As we know, one can use top or other tools to get cpu usage。 Below is the output of top

Now I will explain how to calculate the CPU usage in Linux.

One word, the CPU usage is the percent of the time that the CPU is being used to complete tasks.

  • If there is no task to run, CPU is idle;
  • If CPU is doing some work, it’s busy;
  • Sometime CPU is waiting for the IO operation to complete, is’s so-called iowait.

There are two kind of usage.

  1. usage of host, like the third line of top output above, indicating how busy is the machine.
  2. usage of task, like the output of pidstat -p <pid> or top -p <pid>, indicating how busy is the task.

This two kinds are calculated from two different methods.

CPU usage of host

The /proc/stat show the cpu time since boot, you can read man5 proc to learn the meaning of each filed.

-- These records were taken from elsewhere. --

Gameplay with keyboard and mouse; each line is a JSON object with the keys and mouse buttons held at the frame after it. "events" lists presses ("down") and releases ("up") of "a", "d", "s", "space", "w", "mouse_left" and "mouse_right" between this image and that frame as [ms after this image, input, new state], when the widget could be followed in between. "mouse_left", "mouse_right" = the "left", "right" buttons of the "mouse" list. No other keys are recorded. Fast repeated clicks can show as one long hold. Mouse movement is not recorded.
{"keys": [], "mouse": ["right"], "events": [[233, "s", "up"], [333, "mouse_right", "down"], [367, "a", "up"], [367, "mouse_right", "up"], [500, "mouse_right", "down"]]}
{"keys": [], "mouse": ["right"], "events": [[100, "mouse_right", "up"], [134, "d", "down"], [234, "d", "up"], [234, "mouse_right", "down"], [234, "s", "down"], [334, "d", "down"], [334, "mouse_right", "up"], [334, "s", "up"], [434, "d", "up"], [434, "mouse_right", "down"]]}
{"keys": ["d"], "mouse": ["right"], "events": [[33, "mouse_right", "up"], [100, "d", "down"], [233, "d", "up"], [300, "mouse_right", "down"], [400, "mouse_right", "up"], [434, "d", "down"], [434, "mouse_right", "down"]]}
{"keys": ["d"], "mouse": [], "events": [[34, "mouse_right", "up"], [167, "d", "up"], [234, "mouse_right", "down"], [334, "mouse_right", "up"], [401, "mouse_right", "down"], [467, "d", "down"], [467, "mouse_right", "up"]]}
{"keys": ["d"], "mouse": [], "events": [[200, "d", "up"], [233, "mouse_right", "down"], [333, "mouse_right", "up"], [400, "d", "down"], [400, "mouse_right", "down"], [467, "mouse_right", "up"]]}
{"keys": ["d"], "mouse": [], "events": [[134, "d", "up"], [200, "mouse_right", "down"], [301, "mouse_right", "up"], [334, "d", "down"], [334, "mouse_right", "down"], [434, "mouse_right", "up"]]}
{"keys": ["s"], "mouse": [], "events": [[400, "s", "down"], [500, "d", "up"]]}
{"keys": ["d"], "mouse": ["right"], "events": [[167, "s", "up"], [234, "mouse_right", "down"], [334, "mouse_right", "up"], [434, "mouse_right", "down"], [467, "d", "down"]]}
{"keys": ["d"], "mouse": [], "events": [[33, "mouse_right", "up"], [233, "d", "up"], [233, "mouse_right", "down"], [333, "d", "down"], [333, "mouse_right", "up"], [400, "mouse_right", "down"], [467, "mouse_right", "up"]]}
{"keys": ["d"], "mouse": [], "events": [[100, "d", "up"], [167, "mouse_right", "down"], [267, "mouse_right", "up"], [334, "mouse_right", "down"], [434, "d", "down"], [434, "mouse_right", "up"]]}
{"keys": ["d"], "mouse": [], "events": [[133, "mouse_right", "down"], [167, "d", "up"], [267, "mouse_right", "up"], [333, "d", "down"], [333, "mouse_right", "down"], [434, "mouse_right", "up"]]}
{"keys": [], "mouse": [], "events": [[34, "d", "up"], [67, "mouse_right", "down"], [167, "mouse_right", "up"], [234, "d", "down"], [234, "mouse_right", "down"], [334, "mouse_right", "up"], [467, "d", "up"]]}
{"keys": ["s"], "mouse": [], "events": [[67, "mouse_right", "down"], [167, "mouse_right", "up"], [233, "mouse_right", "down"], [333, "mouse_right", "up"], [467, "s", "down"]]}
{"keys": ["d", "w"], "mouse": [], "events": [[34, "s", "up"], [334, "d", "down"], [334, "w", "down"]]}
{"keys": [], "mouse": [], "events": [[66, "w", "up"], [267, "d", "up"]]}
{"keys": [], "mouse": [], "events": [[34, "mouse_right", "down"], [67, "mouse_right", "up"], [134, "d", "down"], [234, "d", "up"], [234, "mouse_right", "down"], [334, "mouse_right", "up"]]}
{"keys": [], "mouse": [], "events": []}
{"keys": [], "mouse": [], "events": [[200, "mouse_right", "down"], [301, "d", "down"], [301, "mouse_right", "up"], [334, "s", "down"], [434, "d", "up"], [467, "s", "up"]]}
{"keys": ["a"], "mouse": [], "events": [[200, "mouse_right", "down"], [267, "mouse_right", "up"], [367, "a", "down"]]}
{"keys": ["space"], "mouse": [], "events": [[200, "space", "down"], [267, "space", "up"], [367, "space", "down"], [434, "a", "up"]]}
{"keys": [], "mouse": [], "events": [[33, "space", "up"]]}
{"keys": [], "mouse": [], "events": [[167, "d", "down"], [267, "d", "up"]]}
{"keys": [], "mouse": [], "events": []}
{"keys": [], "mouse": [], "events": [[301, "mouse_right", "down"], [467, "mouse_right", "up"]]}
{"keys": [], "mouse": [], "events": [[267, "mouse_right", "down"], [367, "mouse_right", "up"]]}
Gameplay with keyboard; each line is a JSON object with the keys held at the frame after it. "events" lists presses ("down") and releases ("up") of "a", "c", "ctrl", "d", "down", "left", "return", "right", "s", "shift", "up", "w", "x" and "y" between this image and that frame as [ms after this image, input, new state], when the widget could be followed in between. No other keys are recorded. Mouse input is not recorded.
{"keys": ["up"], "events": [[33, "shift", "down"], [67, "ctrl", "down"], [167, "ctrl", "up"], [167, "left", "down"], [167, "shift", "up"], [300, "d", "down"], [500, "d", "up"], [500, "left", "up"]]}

We can use this data to calculate the cpu usage.

$ cat /proc/stat
cpu  213860 18873 343944 189330737 62970 0 31144 0 0 0
cpu0 49673 4080 80138 47314582 14867 0 8846 0 0 0
cpu1 56404 5252 91137 47337714 17009 0 7137 0 0 0
cpu2 53982 4898 86368 47347553 16491 0 6917 0 0 0
cpu3 53799 4642 86300 47330886 14601 0 8242 0 0 0
intr 3954208668 0 0 1591691 74 0 10698876 447683 0 0 0 10104090 0 0 0 0 0 0 0 0 0 0 0 0 0 0 0 0 0 0 0 0 0 0 0 0 0 0 0 0 0 0 0 0 0 0 0 0 0 0 0 0 3907847122 0 0 0 0 0 0 0 0 218 0 274327 0 0 0 0 0 0 0 0 1261 0 0 0 0 0 0 0 0 0 0 0 0 0 0 0 0 0 0 0 0 0 0 0 0 0 0 244707 4212 0 0 0 0 3852 0 0 0 0 0 0 0 0 0 0 0 0 0 0 0 0 0 0 0 0 0 0 0 0 0 0 0 0 0 0 0 0 0 0 0 0 0 0 0 0 0 0 0 0 0 0 0 0 0 0 0 0 0 0 0 0 0 0 0 0 0 0 0 0 0 0 0 0 0 0 0 0 0 0 0 22990556 0 0 0
ctxt 66538962
btime 1653442436
processes 115120
procs_running 1
procs_blocked 0
softirq 121681140 2 9751934 1197630 19644916 285353 0 76231181 11528062 4160 3037902
$ man5 proc

 /proc/stat
              kernel/system statistics.  Varies with architecture.
              Common entries include:

              cpu 10132153 290696 3084719 46828483 16683 0 25195 0
              175628 0
              cpu0 1393280 32966 572056 13343292 6130 0 17875 0 23933 0
                     The amount of time, measured in units of USER_HZ
                     (1/100ths of a second on most architectures, use
                     sysconf(_SC_CLK_TCK) to obtain the right value),
                     that the system ("cpu" line) or the specific CPU
                     ("cpuN" line) spent in various states:

                     user   (1) Time spent in user mode.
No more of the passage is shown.